I didn’t waste time answering her question. I pulled her door shut and tiptoed back downstairs. I peeked down the steps of the family room and saw a shadowy figure. The dogs were still down there staring into the laundry room. Then, the figure came out, and I saw that it was my husband. And he said,
“What are you doing with a knife?”
To which I responded – actually, I can’t tell you what I responded because my response involved a lot of the “F” word.
“You thought I was a burglar and you were going to come after me with a butter knife? What were you going to do –mayonnaise me to death?”
Again, I let him have it with a few expletives. I truly did not think this was the time to be poking fun at me.
“It’s mustard. Why the hell didn’t you answer me? I thought you were asleep, and I called your name. I heard the alarm.”
“LuLu wanted to go out so I took her out the backdoor and Frankie followed. I guess you didn’t hear me over your singing.”
I guess he was just in the mood to be cursed at. I admit that in hindsight, I should have realized the dogs were not barking and the alarm was disabled after it initially sounded, but I was not thinking about logical explanations. I was thinking about the one hundred or so Criminal Minds episodes where the serial killer gets in the house by the backdoor and slaughters everyone. Anyway, this entire incident occurred because that show is the last show I watch before I go to sleep. This wouldn’t happen if I got control of the remote and put on shows like I love Lucy or even Family Guy. No, I watch shows that star predatory monsters whose only goals are to kill innocent people.
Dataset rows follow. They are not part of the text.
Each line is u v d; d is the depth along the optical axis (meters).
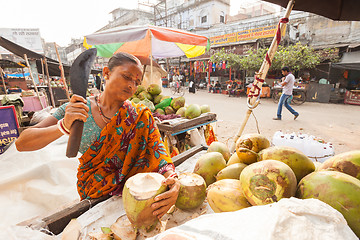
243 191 0.85
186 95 15.74
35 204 1.88
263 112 8.94
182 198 1.01
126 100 1.23
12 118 3.00
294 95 11.95
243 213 0.57
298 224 0.49
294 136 2.90
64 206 1.12
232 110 9.42
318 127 6.39
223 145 1.54
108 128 1.13
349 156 0.85
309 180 0.76
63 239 0.87
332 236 0.48
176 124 3.05
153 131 1.26
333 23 14.11
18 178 1.96
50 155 2.30
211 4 24.78
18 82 10.13
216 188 0.94
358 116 8.05
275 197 0.76
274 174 0.77
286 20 1.87
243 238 0.47
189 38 4.36
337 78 13.36
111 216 1.03
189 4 27.09
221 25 20.44
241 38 15.48
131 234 0.90
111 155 1.20
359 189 0.67
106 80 1.12
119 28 4.60
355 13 2.01
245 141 1.12
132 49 6.33
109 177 1.20
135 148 1.21
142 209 0.86
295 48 12.83
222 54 14.84
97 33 4.62
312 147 2.68
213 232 0.52
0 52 16.86
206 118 3.74
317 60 12.58
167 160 1.22
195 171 1.30
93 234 0.89
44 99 6.36
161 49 6.40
So, my husband and daughter enjoyed zinging me with butter knife jokes for a few days and then we settled back into our normal routine. For the record, no one remarked at how brave I was to check out the situation while protecting my family as best I could with the tools I had at my disposal. I gather I would have looked tougher if I grabbed steak knife or perhaps the ginsu knife. Honestly, I thought about the ginsu knife – but I didn’t know if human blood and guts would ruin it, and I love that knife.
Did I learn anything from this experience? Yes. I learned my family sucks in tense situations, and that butter knives are not a great weapon in the fight against crime. Oh well, I guess I will have to start cutting my sandwiches with a hatchet. That should keep criminals away.